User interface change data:
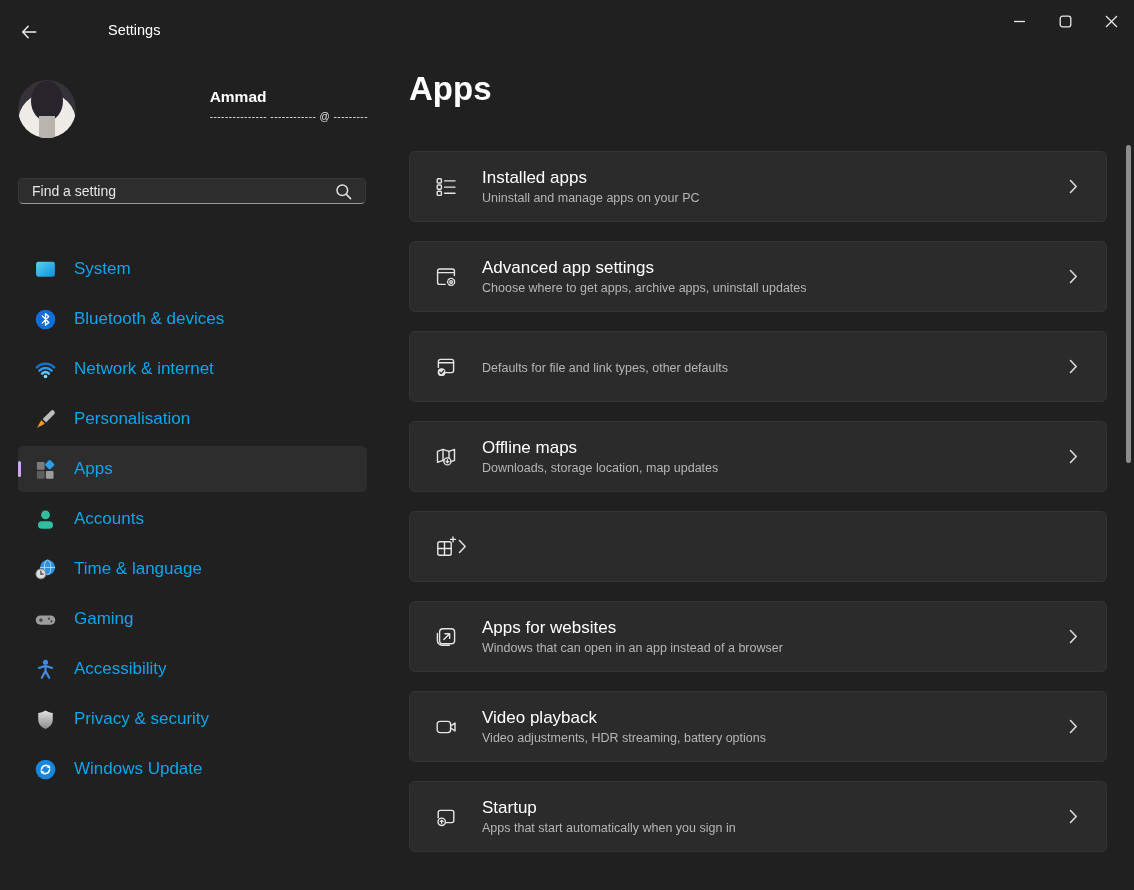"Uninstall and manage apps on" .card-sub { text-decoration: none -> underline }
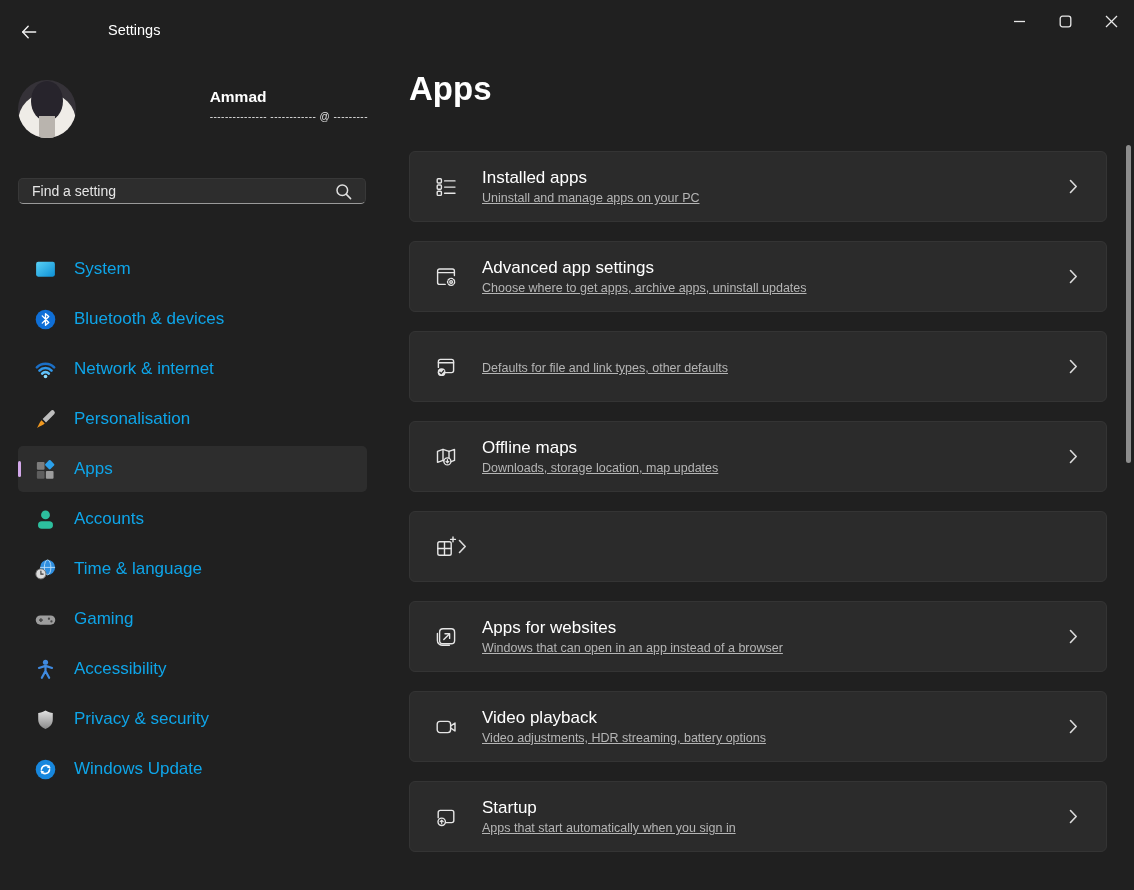"Optional features" span.card-text { html: none -> <span> <div>Optional features</div> <div>Extra functionality for your device</div> </span> }
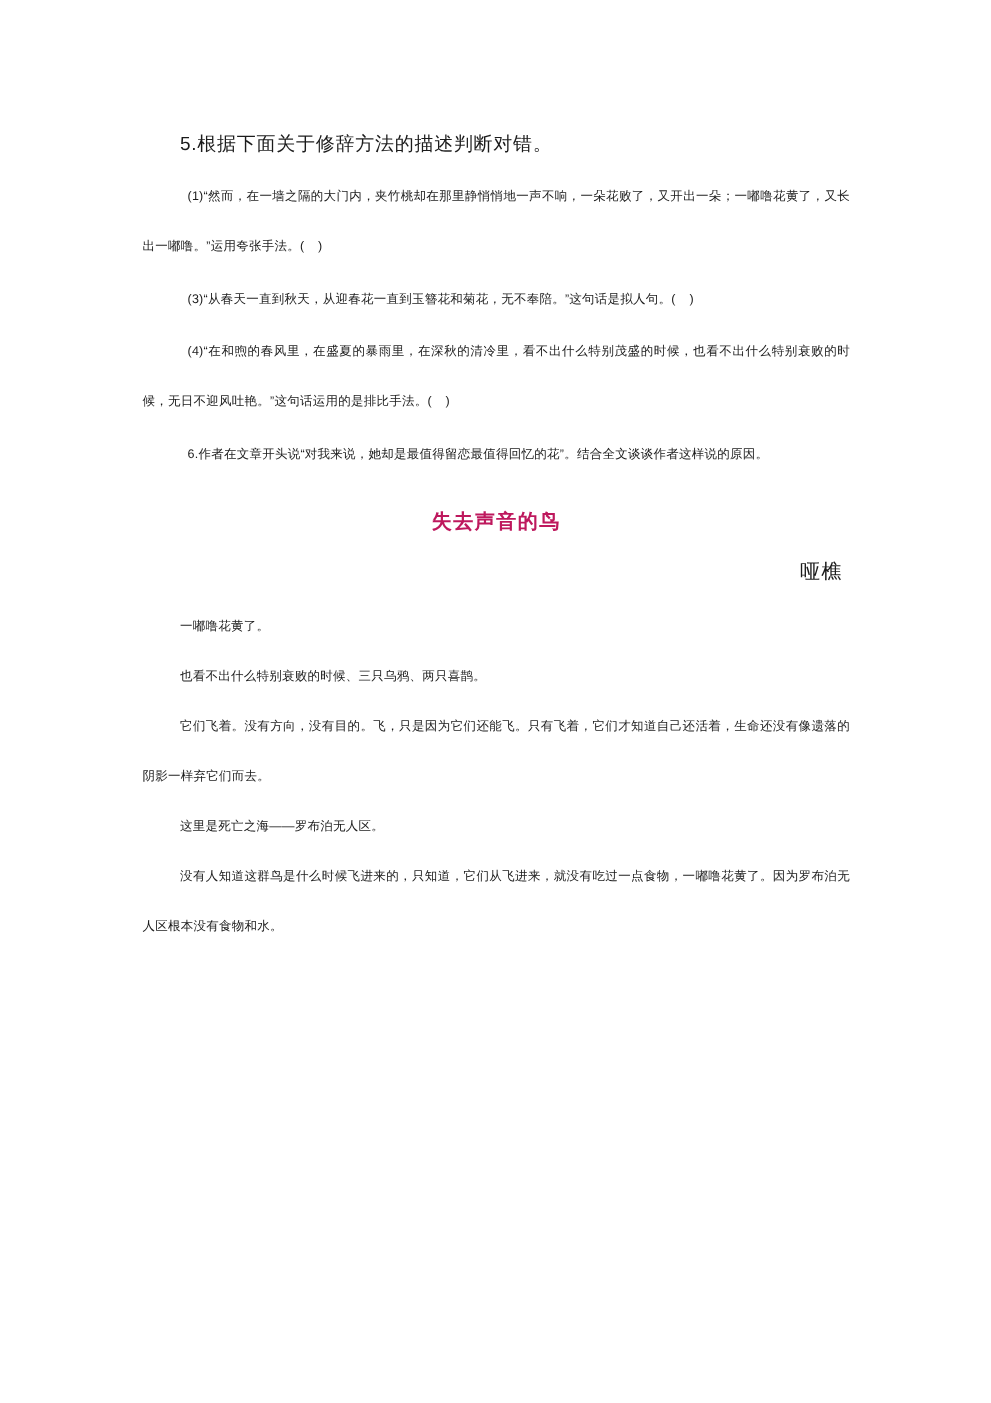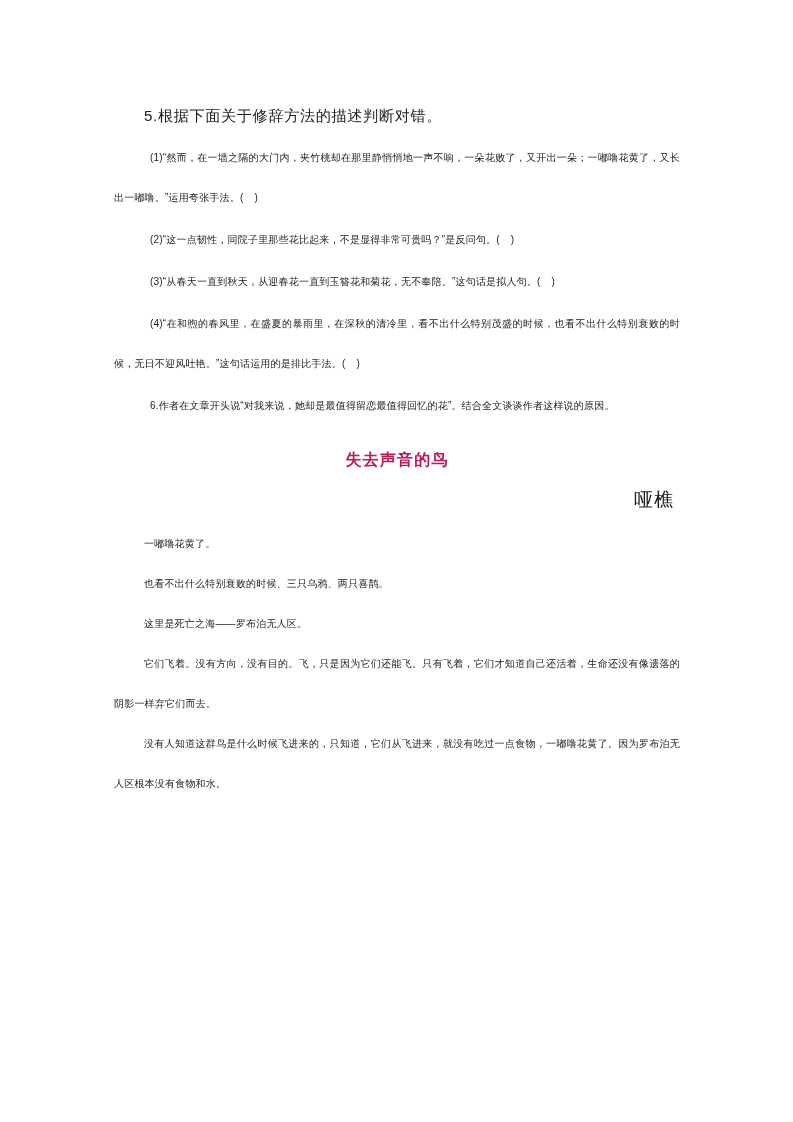"(2)“这一点韧性，同院子里那些花比起来，不是显得非常可贵吗？”是反问句。( )" p.para { html: <p><span>(2)</span><span>“这一点韧性，同院子里那些花比起来，不是显得非常可贵吗？”是反问句。</span><span>( )</span></p> -> none }
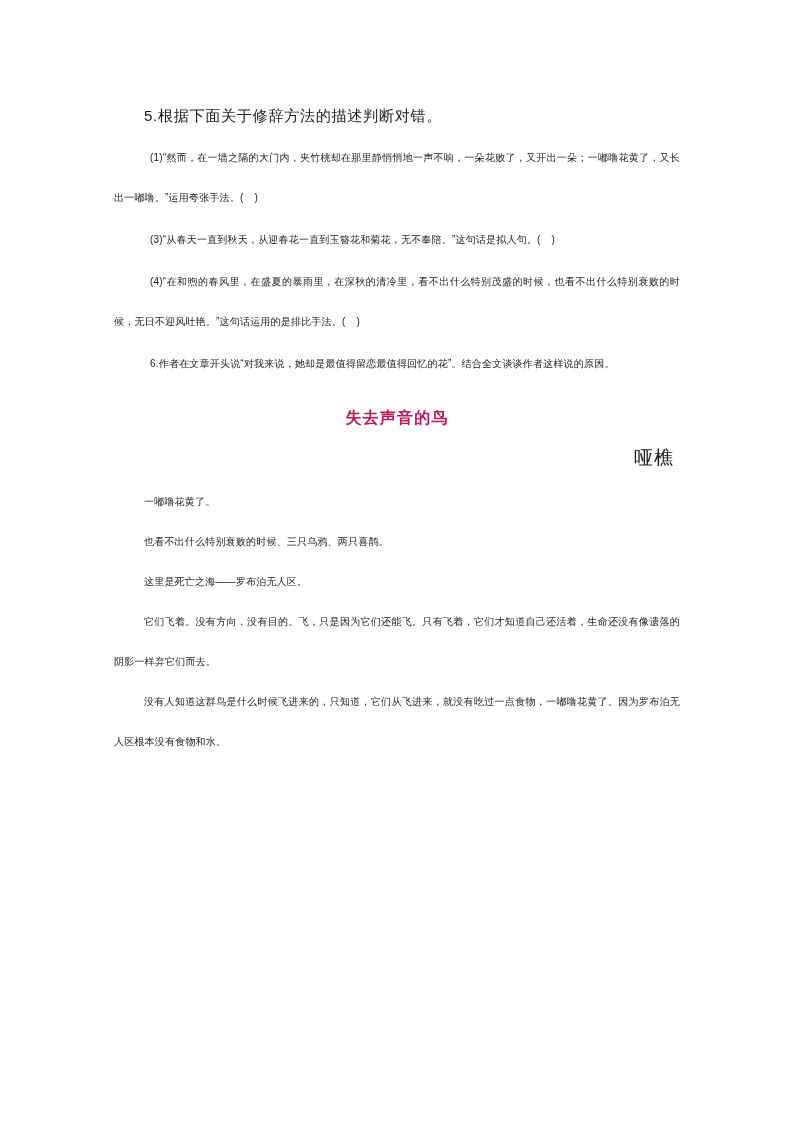"哑樵" .article-author { font-size: 19px -> 16px }
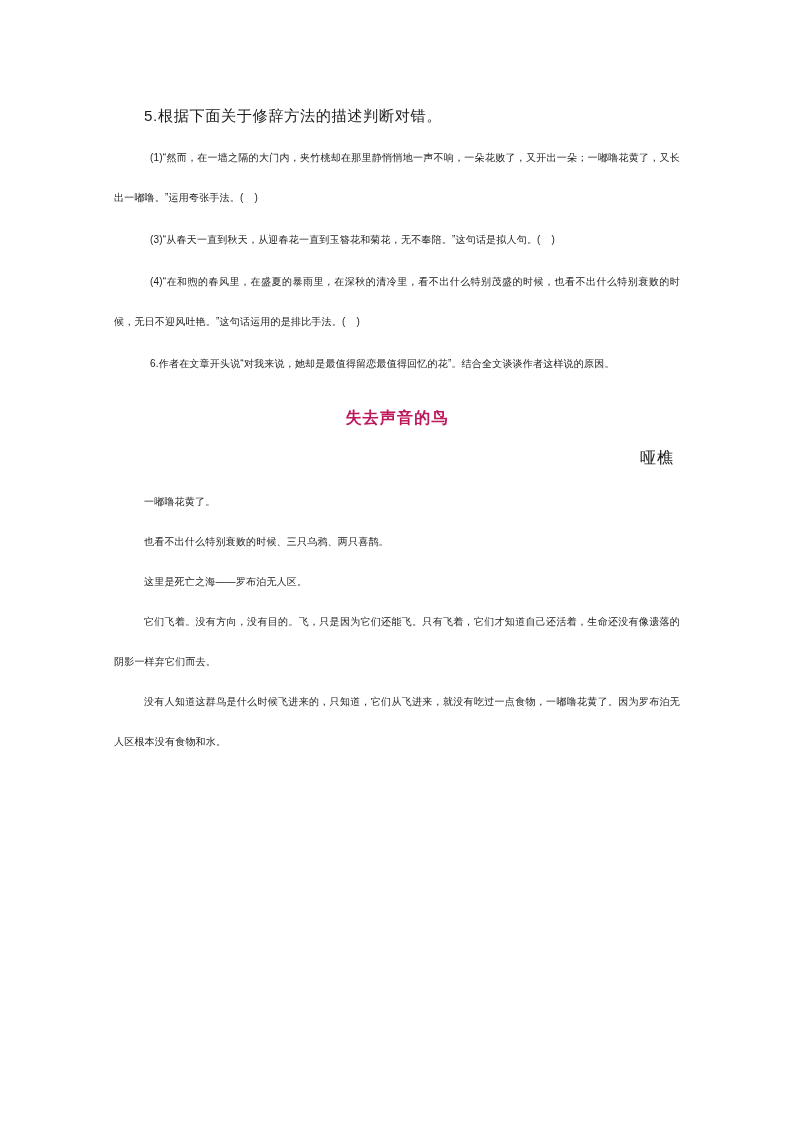"这里是死亡之海——罗布泊无人区。" p.para { order: before "它们飞着。没有方向，没有目的。飞，只是因为它们还能飞。只有飞着，它们才知道自己还" -> after "它们飞着。没有方向，没有目的。飞，只是因为它们还能飞。只有飞着，它们才知道自己还" }
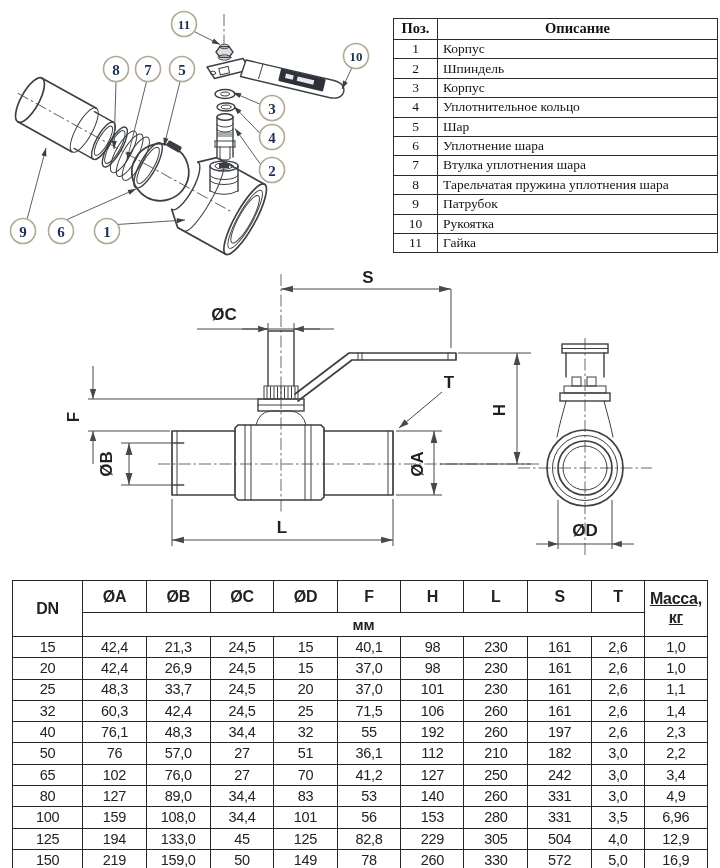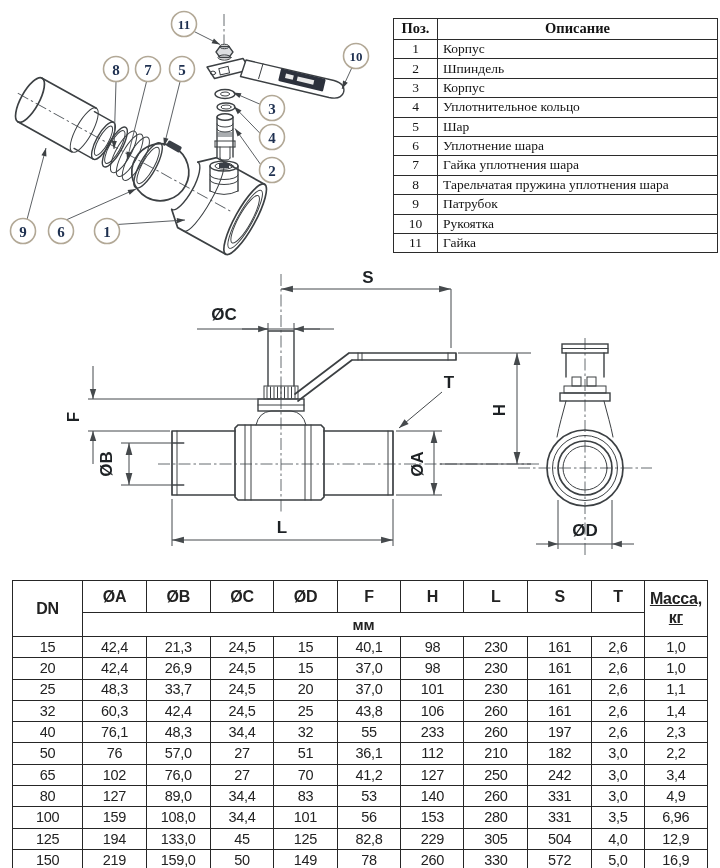"Гайка уплотнения шара" td.desc { text: Гайка -> Втулка }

**Problem to work on:** Could you repeat, exactly and with nothing else, the lines from the first line of the records through the line containing "html: none ->"? Leave out the pictures.

**Answer area:**
"Uninstall and manage apps on" .card-sub { text-decoration: none -> underline }
"Optional features" span.card-text { html: none -> <span> <div>Optional features</div> <div>Extra functionality for your device</div> </span> }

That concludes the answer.